Türkiye'nin dış politikasını değerlendiren Kılıçdaroğlu, "Komşuda çıkan yangını söndürmezsek o yangın bize de sıçrar. Nitekim sıçradı" dedi.
Kılıçdaroğlu, Beylikdüzü Kaya Ramada Otel'de iş adamlarıyla bir araya geldi. Türkiye'nin Suriye konusunda yanlış politika izlediğini savunan Kılıçdaroğlu, Suriye'deki radikal unsurların Türkiye'ye getirildiğini iddia etti. Kılıçdaroğlu, "Onlara kamp yeri açtık. Ellerine silah verdik. Ceplerine para koyduk. Burada eğitip Suriye'ye kardeşini öldürmeye gönderdik. Komşuda çıkan yangını söndürmezsek o yangın bize de sıçrar. Nitekim sıçradı. Bütün komşularımızla barış içinde olmak zorundayız. Herkes Suriye politikasından rahatsız. Herkes barış içinde yaşamak istiyor" diye konuştu.

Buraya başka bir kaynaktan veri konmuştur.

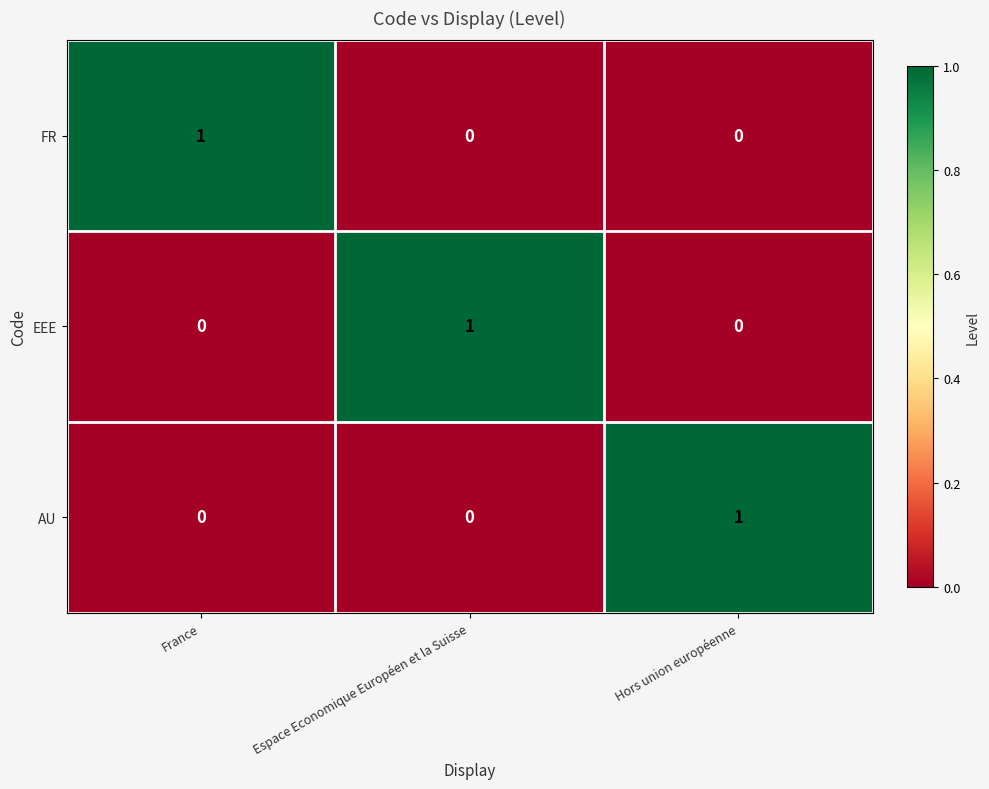

The value of FR at Espace Economique Européen et la Suisse is -1. True or false?

False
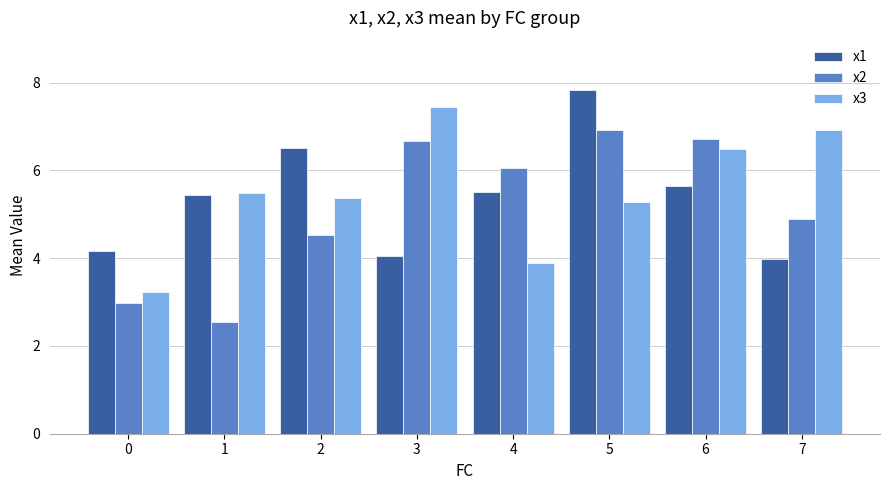

How many groups of bars are there?

8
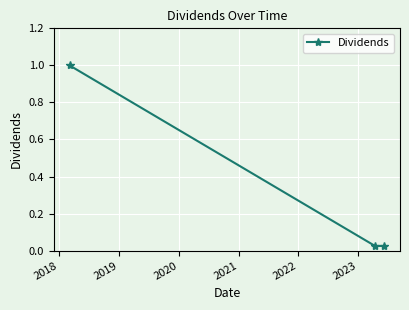

Count the number of data series in this chart.

1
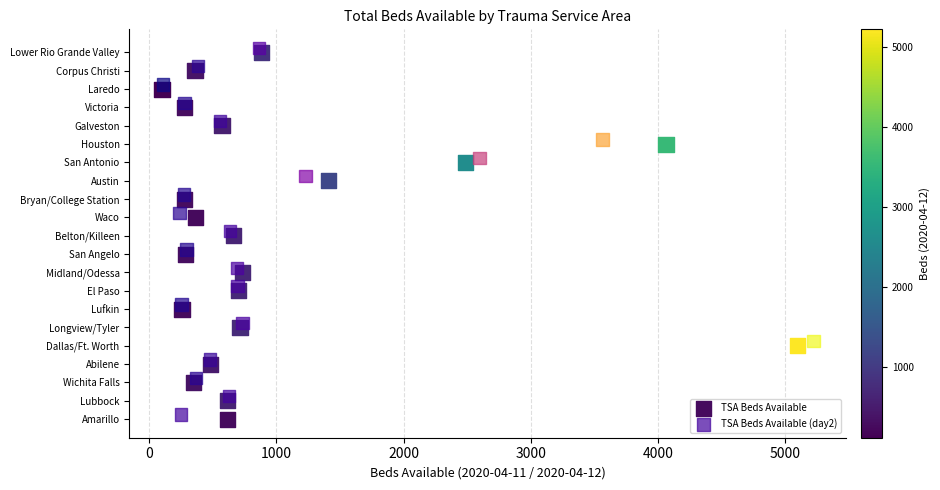

Which series contains the lowest Y value?

TSA Beds Available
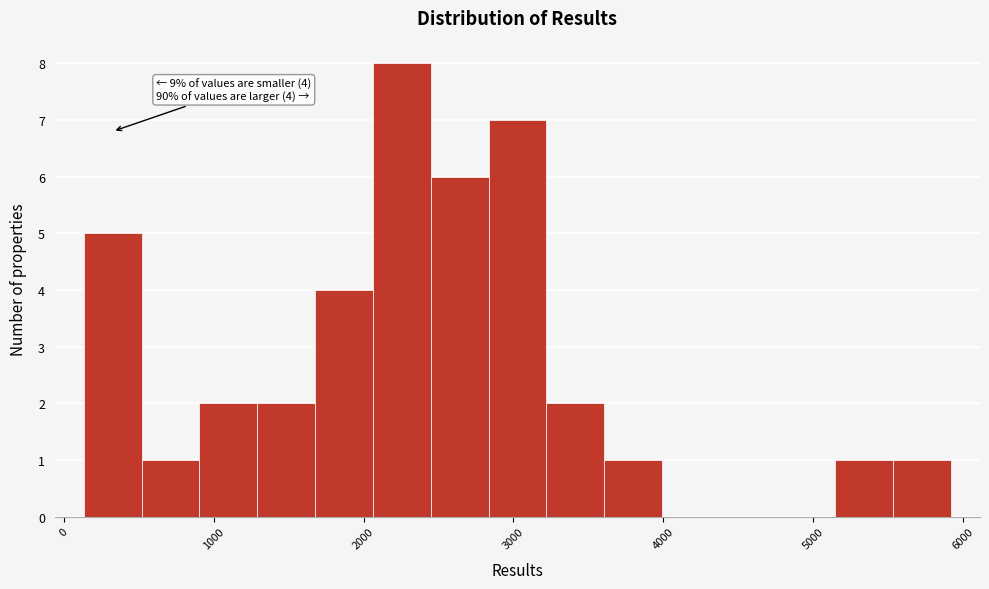

Around what value on the x-axis is the tallest bar? Give the approximate position of its centre, as read against the axis.

2300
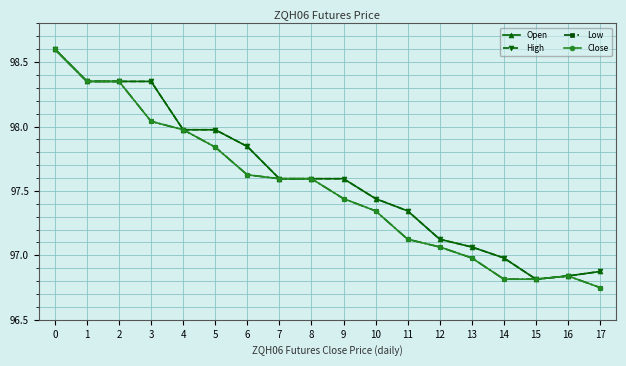

True or false: Open has a value of 142.4 at 16.

False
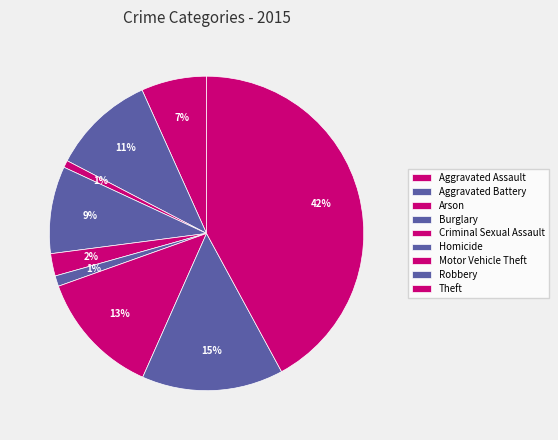

What is the change in value from Aggravated Battery to Robbery?

+156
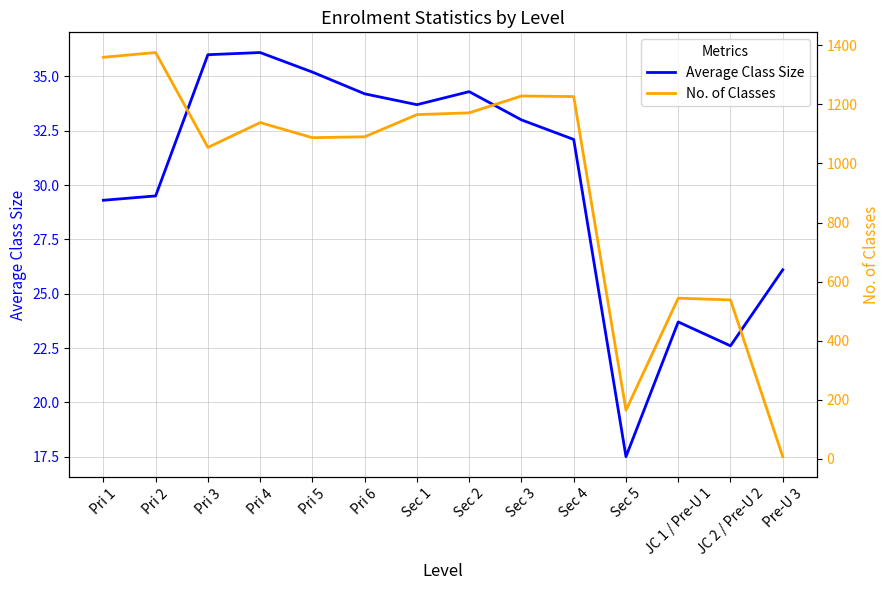

What is the label of the 5th point from the left?

Pri 5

Brüksel'deki temaslarına da değinen Kılıçdaroğlu, "Sayın Başbakan, Batılılar bizi yalnız bıraktı. 'Başbakanı niçin yalnız bıraktınız ve hangi sözü verdiniz?' dedim. Bana, 'Biz hiçbir söz vermedik. Sayın Erdoğan bunu hangi gerekçeyle söyledi bilmiyoruz' dediler. Oradaki görüşmelerimizden sonra bir gazeteci bana 'Erdoğan, CHP Esad'ı destekliyor. CHP Esadçı'dır diye bir suçlama getirdi. Bu konuya ne diyorsunuz' diye bir soru sordu. Ben de şu yanıtı verdim. Ben hiç bir zaman Esad'la tokalaşmadım. Ona kardeşim demedim. Beraber bayram tatili yapmadık. Ama onun da özel mahkemeleri var. Recep Bey'in de özel mahkemeleri var. O halkına baskı kuruyor. Bu da halkına baskı kuruyor. Orada basın özgürlüğü yok. Burada da basın özgürlüğü yok. Orada davaların savcısı Esad, burada da davaların savcısı Recep Tayip Erdoğan. Aralarında bir fark yok dedim" şeklinde konuştu.
CHP lideri, "Esad - Erdoğan kıyaslaması AP Sosyalist Grup Başkanı Swoboda'nın zoruna gitti. Bunun üzerine Swoboda ile görüşmeyi reddettim" ifadelerini kullandı.
İş adamlarının 'CHP barış süreci hakkında ne düşünüyor' sorusuna, Kılıçdaroğlu, "Ülkemizde huzur istiyoruz. Barışı istiyoruz. Zaman zaman CHP tabanının yüzde 50'si sürece destek veriliyor deniliyor. Bizim tabanımızın sürece yüzde 100'ü destek veriyor. Korkumuz eğer süreç sağlıklı sonuçlanmazsa, ortaya çıkacak tablo çok daha vahim olur. Devlet Öcalan'la görüşmez. İstihbarat örgütleri görüşür ama devletin resmi görevlileri görüşmez. Ayrıca İnsanlar çözüm sürecini Abdullah Öcalan'dan, Kandil'den öğrenmemelidir. Bunlar devletin saygınlığını gölgeler" cevabını verdi.